What Is Behind the Flag

The Gallup poll does not ask respondents to define socialism. It asks only whether their impression is positive or negative. Most Americans associate the word with equality and government services – not with deportation lists, not with sealed cattle wagons, not with children hauling earth until they die of heat, not with a bullet that ends a young man’s life because he was thirsty.

They are voting on a word. They have not been asked what the word contains. I have been asked. My family paid for the answer.

When I see protesters carrying the Soviet flag through American cities, I see the flag of the system that pulled a 14-year-old boy from his bed at two in the morning because he had a German grammar book on his pillow. I see the flag of the system that shot a young man for drinking from a stream. The flag of the system that tied a child’s hands and feet to two horses for defending his mother.

My grandfather survived a Nazi prisoner-of-war camp and Belarusian forests, then came home and built something beautiful – only to be destroyed for it at 46. My father survived Kazakhstan, rebuilt himself twice, and was stripped of his livelihood because he would not pay a bribe. I ended up on a Russian military intelligence elimination list and fled my country. Three generations. The same system.
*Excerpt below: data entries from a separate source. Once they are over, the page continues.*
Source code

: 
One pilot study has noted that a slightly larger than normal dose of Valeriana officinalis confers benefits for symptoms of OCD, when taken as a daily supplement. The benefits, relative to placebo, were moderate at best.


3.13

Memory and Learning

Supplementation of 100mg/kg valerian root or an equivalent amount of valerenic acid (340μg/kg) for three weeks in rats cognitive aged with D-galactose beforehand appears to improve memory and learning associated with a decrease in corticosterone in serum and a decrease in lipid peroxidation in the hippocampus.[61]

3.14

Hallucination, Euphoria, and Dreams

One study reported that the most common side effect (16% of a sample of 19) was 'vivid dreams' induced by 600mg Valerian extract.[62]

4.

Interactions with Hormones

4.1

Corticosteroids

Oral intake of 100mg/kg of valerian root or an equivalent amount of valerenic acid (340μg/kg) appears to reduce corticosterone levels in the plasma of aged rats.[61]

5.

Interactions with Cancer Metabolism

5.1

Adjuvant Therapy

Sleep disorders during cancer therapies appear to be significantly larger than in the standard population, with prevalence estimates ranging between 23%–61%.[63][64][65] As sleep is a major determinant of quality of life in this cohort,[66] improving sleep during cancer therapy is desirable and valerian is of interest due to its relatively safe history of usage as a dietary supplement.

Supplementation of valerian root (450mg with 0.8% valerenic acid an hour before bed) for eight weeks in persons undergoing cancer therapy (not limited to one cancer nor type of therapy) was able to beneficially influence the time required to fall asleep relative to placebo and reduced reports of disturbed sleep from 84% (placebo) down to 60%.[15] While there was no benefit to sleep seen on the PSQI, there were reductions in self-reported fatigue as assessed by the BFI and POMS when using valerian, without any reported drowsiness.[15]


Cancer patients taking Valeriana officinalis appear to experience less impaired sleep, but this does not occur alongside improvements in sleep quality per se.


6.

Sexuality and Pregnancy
The same motion: flatten what is strong, punish what refuses to bend, exile what cannot be broken any other way.

Socialism – in practice, not in theory; lived, not lectured – is not a policy. It is not Scandinavia. It is a machine with one consistent function: it destroys the people who are capable enough, principled enough, or stubborn enough to threaten those who operate it. It does this legally, bureaucratically, and when necessary, with a rifle.

Dressed in the language of democracy and fairness, it is a malignant tumor: it adapts, changes its vocabulary, finds new hosts. But it does not change what it does.
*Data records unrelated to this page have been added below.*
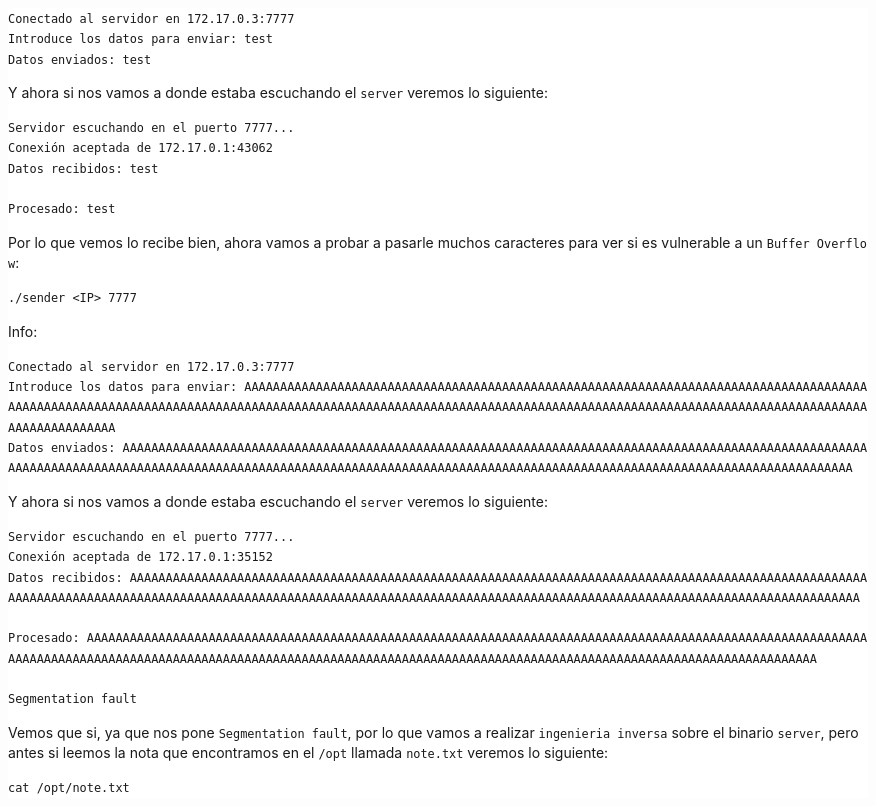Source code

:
 ```
Conectado al servidor en 172.17.0.3:7777
Introduce los datos para enviar: test
Datos enviados: test
```

Y ahora si nos vamos a donde estaba escuchando el `server` veremos lo siguiente:

```
Servidor escuchando en el puerto 7777...
Conexión aceptada de 172.17.0.1:43062
Datos recibidos: test

Procesado: test
```

Por lo que vemos lo recibe bien, ahora vamos a probar a pasarle muchos caracteres para ver si es vulnerable a un `Buffer Overflow`:

```shell
./sender <IP> 7777
```

Info:

```
Conectado al servidor en 172.17.0.3:7777
Introduce los datos para enviar: AAAAAAAAAAAAAAAAAAAAAAAAAAAAAAAAAAAAAAAAAAAAAAAAAAAAAAAAAAAAAAAAAAAAAAAAAAAAAAAAAAAAAAAAAAAAAAAAAAAAAAAAAAAAAAAAAAAAAAAAAAAAAAAAAAAAAAAAAAAAAAAAAAAAAAAAAAAAAAAAAAAAAAAAAAAAAAAAAAAAAAAAAAAAAAAAAAAAAAAAAAAAAAAAAAAAAAAAAAAAAA
Datos enviados: AAAAAAAAAAAAAAAAAAAAAAAAAAAAAAAAAAAAAAAAAAAAAAAAAAAAAAAAAAAAAAAAAAAAAAAAAAAAAAAAAAAAAAAAAAAAAAAAAAAAAAAAAAAAAAAAAAAAAAAAAAAAAAAAAAAAAAAAAAAAAAAAAAAAAAAAAAAAAAAAAAAAAAAAAAAAAAAAAAAAAAAAAAAAAAAAAAAAAAAAAAAAAAAAAAAAAAAAAAAAAA
```

Y ahora si nos vamos a donde estaba escuchando el `server` veremos lo siguiente:

```
Servidor escuchando en el puerto 7777...
Conexión aceptada de 172.17.0.1:35152
Datos recibidos: AAAAAAAAAAAAAAAAAAAAAAAAAAAAAAAAAAAAAAAAAAAAAAAAAAAAAAAAAAAAAAAAAAAAAAAAAAAAAAAAAAAAAAAAAAAAAAAAAAAAAAAAAAAAAAAAAAAAAAAAAAAAAAAAAAAAAAAAAAAAAAAAAAAAAAAAAAAAAAAAAAAAAAAAAAAAAAAAAAAAAAAAAAAAAAAAAAAAAAAAAAAAAAAAAAAAAAAAAAAAAA

Procesado: AAAAAAAAAAAAAAAAAAAAAAAAAAAAAAAAAAAAAAAAAAAAAAAAAAAAAAAAAAAAAAAAAAAAAAAAAAAAAAAAAAAAAAAAAAAAAAAAAAAAAAAAAAAAAAAAAAAAAAAAAAAAAAAAAAAAAAAAAAAAAAAAAAAAAAAAAAAAAAAAAAAAAAAAAAAAAAAAAAAAAAAAAAAAAAAAAAAAAAAAAAAAAAAAAAAAAAAAAAAAAA

Segmentation fault
```

Vemos que si, ya que nos pone `Segmentation fault`, por lo que vamos a realizar `ingenieria inversa` sobre el binario `server`, pero antes si leemos la nota que encontramos en el `/opt` llamada `note.txt` veremos lo siguiente:

```shell
cat /opt/note.txt
```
In 1988 – the same year my father was secretly listening to Radio Free Europe, a broadcast Soviet law classified as a crime – Bernie Sanders sat bare-chested in a banya, wrapped only in a towel, singing “This Land Is Your Land” with his Soviet hosts over vodka toasts. He later called it “a very strange honeymoon.” His hosts knew exactly what to show him, and what to hide. My father knew what was being hidden. He had lived inside it.

Before you carry that flag – before you cast that vote, before you cheer that candidate – I ask one thing: know what is behind it. My family paid for that knowledge with their bodies, their decades, their country, and their lives. The least you can do is learn it before you celebrate it.

My grandfather did not get that choice. Neither did my father. I nearly did not get it either.